Immer wieder ließen Spieler uns im Unklaren über ihre Zukunft, sie streuten Dementi, unterschrieben aber wohl schon beim neuen Verein – das schafft Misstrauen. Niemand im aktuellen oder zukünftigen Kader wurde in irgendeiner Weise genötigt seinen Vertrag zu unterschreiben, aber ich erwarte, dass man seine Entscheidungen vertritt und sie auch mit Würde trägt. Der Jahn lockt gerade mit der sportlichen Perspektive und dem Umfeld, natürlich ist die Emotionalität nicht so groß wie bei anderen Vereinen, aber dennoch erwarte ich Respekt vor den Farben. Und genau das wurde mehrmals in den letzten Jahren missachtet, deswegen gilt für mich: Spieler kommen, Spieler gehen.

Natürlich interessiert es mich, wenn es neue Spieler gibt, aber am Ende zählt das Team und der Verein. Ich habe immer vollstes Vertrauen in die Spieler, die am Platz stehen, egal welche Vertragslänge sie haben oder welchen Marktwert. Genau wegen dieser bedingungslosen Unterstützung überwiegt bei mir auch eher die Vorfreude auf einen neuen Kader und somit neue Chancen als der Verlust eines Spielers. Jahn Regensburg ist viel größer als jeder Einzelne von uns und auch jeder Spieler. Dieses Motto wollen wir auch in unseren Analysen tragen: Anstatt “wie geil ist das?!”, wollen wir uns die Frage stellen, passt dieser Spieler überhaupt in die Jahn-Philosophie?

Unsere Verantwortung

Warum schreibe ich das? Weil wir spätestens seit den Gerüchten um Konni Faber spürten, welche Verantwortung wir mittlerweile haben. Bei uns meldeten sich einige Fans, auch der Spieler wurde auf sozialen Netzwerken belagert und gar seine Eltern befragt.
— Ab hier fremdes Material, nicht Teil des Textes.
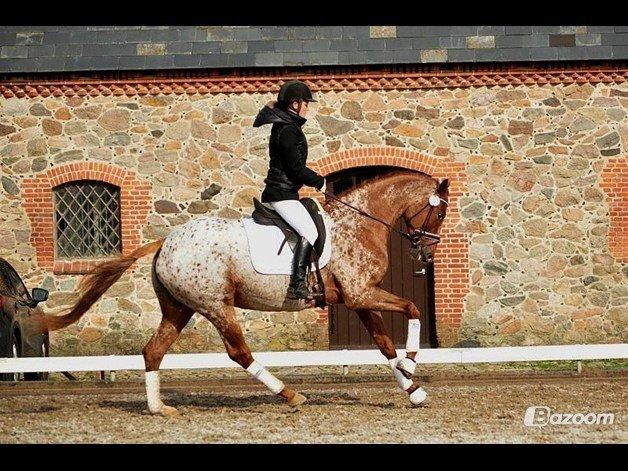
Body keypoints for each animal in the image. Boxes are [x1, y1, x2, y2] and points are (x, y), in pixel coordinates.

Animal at [29, 171, 448, 416]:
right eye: (440, 213)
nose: (425, 256)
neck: (358, 224)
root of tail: (166, 242)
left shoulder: (357, 299)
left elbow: (384, 345)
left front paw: (412, 389)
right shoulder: (362, 294)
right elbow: (412, 309)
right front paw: (413, 363)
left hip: (178, 309)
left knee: (153, 351)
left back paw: (159, 409)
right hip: (216, 305)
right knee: (238, 352)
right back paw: (289, 395)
Wir wurden zum Spielball von Akteuren, die dem Verein und der Spieler egal sind und gingen auf ein von mehreren Seiten herangetragenes Gerücht ein, welches wohl mehr als falsch ist. Dabei wurden wir mehrmals zitiert und als Quelle herangezogen, wobei wir ausdrücklich mit Vorsicht warnten.
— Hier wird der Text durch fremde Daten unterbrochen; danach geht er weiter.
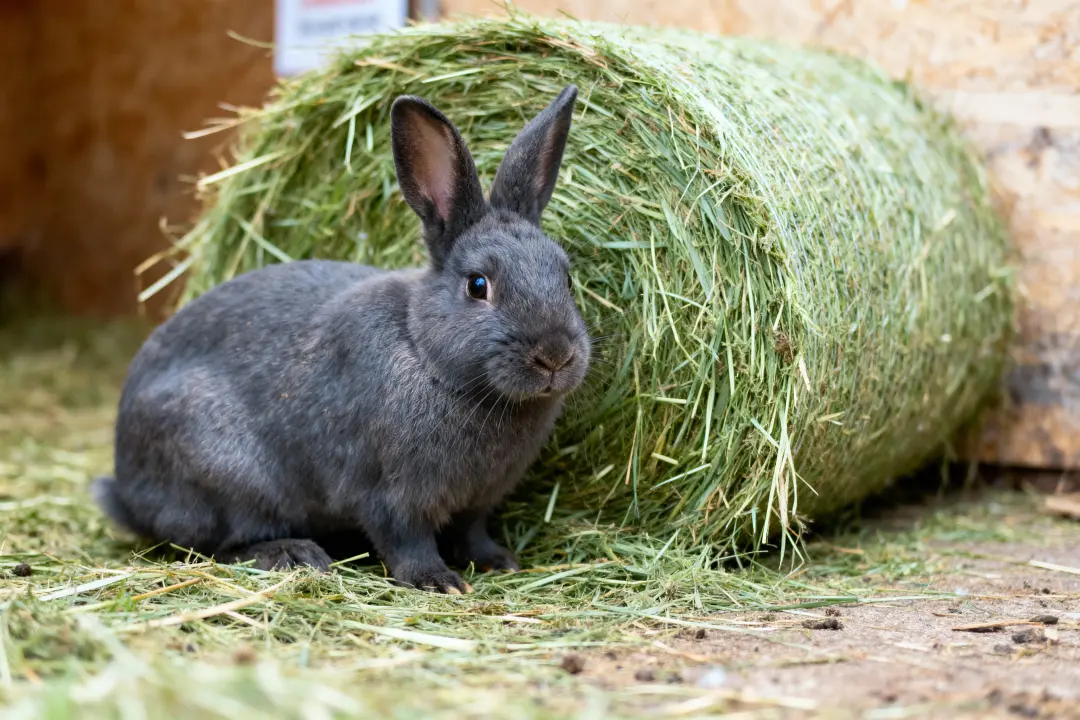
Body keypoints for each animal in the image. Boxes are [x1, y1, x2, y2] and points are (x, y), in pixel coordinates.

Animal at [92, 85, 590, 594]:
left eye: (567, 279)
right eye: (477, 285)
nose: (555, 356)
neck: (424, 352)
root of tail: (127, 487)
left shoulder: (477, 502)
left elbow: (471, 533)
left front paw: (497, 561)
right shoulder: (389, 494)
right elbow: (406, 541)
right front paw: (437, 581)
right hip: (226, 476)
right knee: (219, 545)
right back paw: (294, 554)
Da wir trotz dieser in fett geschriebenen Warnung die Konsequenzen tragen wollen und auch müssen, haben wir uns über unsere Rolle nochmals unterhalten und sind zum Entschluss gekommen: Wir wollen kein Spielball sein, wir wollen den Jahn unterstützen und die Mannschaft nach vorne schreiben. Wir mussten wohl einmal hinfallen, um dann wieder aus unseren Werten gestärkt herauszugehen. Wir können weder die Kraft für eine konstruktive Einordnung aufwenden, noch wollen wir in diesem dreckigen Geschäft rund um die Gerüchte teilnehmen. Dennoch ist und bleibt es auch gewissermaßen unser Job, die Entscheidungen zu diskutieren und kritisch, aber sachlich zu hinterfragen, deswegen werden wir auch weiterhin potenzielle Spieler analysieren (wie bei Nico Ochojski), aber wir wollen das dreckige Geschäft der Gerüchte dennoch deutlich vorsichtiger handhaben.